Pemerintah Kota (Pemkot) Surabaya akan menambah lagi alokasi Anggaran Pendapatan dan Belanja Daerah (APBD) untuk penanganan banjir tahun 2025, yang sudah diplot Rp1,4 triliun.
Eri Cahyadi Wali Kota Surabaya membenarkan alokasi Rp1,4 triliun untuk program penanganan banjir, dan bakal ada tambahan anggaran lagi yang sekarang masih dibahas bersama DPRD Kota Surabaya.
“Kemarin (rancangan anggaran) sudah disampaikan, tapi masih ada koreksi-koreksi.

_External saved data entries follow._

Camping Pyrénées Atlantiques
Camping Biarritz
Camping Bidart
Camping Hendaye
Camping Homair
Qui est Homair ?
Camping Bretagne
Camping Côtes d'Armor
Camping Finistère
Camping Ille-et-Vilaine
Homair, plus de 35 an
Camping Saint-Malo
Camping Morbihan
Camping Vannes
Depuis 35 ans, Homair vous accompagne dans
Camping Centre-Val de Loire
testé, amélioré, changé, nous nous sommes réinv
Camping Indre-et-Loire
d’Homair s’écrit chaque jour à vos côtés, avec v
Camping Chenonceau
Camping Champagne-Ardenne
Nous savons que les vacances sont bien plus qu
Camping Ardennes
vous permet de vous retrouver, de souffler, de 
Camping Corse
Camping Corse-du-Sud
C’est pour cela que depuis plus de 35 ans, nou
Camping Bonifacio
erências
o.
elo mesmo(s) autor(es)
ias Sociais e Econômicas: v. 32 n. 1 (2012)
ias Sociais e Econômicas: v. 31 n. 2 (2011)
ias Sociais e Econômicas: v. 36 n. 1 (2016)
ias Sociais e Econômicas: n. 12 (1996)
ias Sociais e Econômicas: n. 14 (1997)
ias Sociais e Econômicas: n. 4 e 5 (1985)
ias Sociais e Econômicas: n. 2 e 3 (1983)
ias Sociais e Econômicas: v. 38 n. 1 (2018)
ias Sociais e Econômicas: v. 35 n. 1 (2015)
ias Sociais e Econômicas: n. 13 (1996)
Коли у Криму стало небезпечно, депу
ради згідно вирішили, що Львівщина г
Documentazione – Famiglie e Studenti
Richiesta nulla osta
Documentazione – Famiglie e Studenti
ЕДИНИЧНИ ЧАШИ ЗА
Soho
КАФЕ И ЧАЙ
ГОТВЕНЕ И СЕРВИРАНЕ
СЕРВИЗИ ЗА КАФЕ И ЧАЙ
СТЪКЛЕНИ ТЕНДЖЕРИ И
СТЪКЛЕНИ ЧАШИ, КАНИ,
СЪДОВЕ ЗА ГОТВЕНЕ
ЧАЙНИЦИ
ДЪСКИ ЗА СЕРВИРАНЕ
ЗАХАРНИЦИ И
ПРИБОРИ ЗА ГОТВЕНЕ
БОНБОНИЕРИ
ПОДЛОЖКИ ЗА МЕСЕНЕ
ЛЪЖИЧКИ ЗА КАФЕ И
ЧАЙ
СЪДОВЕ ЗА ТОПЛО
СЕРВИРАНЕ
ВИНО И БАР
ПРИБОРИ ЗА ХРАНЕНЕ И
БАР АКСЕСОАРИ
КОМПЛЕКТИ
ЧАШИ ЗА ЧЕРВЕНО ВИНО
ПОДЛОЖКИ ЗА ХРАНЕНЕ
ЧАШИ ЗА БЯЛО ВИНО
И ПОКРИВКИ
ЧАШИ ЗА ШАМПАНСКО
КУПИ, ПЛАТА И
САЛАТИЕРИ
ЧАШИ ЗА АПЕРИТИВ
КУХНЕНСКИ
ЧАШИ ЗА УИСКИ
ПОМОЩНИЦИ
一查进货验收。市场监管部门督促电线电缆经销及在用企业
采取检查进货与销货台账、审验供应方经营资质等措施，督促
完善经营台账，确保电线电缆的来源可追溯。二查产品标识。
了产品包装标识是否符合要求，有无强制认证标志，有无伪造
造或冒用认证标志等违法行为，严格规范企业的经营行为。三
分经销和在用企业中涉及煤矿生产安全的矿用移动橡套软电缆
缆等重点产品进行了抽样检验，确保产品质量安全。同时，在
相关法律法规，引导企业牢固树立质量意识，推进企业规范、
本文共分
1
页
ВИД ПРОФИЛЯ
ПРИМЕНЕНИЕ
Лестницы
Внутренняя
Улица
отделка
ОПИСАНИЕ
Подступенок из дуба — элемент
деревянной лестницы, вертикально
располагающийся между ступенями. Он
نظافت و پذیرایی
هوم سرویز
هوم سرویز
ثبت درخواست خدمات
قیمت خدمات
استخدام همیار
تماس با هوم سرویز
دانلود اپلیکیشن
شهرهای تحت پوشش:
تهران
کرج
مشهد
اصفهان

Karena, nanti semua akan tahu jadi belanja wajibnya Pemkot itu piro (berapa), nanti akan saya sampaikan itu ,” kata Eri, Rabu (15/1/2025).
Setelah anggaran disetujui, Pemkot Surabaya akan membuka ke masyarakat terkait program prioritas.
Misalnya, Bantuan Operasional Pendidikan Daerah (BOPDA), pembayaran BPJS, gaji pegawai, pembayaran listrik, hingga penyelesaian stunting.
“Yang wajib-wajib itu berapa, sisanya baru digunakan untuk pekerjaan yang lainnya. Nah, yang lainnya nanti juga akan saya sampaikan,” sebutnya lagi.
Begitu juga penyelesaian banjir yang jadi prioritas, karena akan dikerjakan bertahap menyesuaikan anggaran.
“Misal ada yang tanya, loh habis bangun box culvert kok masih banjir? Nah, box culvert di titik itu (satu catchment area) yang tidak banjir, sama seperti di Dukuh Kupang, Pakal Madya, itu sudah enggak banjir karena sudah dikerjakan, kalau di tempat lainnya ya masih banjir, karena (memang) belum dikerjakan, dan ada beberapa ratus titik tadi,” bebernya.
“Nah, untuk perkampungan juga yang belum punya U-Ditch lalu banjir akan dikerjakan lebih dulu. Sing gak banjir yo enggak tak garap (yang tidak banjir ya tidak saya kerjakan), jadi bertahap di tahun berikutnya,” tutupnya.
Sementara itu, Achmad Nurdjayanto Anggota Komisi C DPRD Surabaya mengusulkan Pemkot Surabaya juga memikirkan perawatan gorong-gorong atau aluran air, terutama daerah yang sudah dibangun saluran tapi masih banjir.
Salah satunya dengan memiliki alat penyedot sedimen untuk membersihkan saluran air secara efektif dan efisien. Menurutnya, itu penting, untuk mengurangi sedimentasi yang memengaruhi volume air.
“Hari ini, pembersihan saluran masih banyak mengandalkan tenaga manusia. Untuk kota sebesar Surabaya, cara itu sudah tidak relevan. Pemkot perlu berinovasi dengan menyediakan mesin penyedot lumpur (sedimen) yang lebih efisien. Idealnya, setiap kelurahan memiliki satu unit yang dapat digunakan secara bergilir untuk membersihkan saluran di tingkat RW,” katanya.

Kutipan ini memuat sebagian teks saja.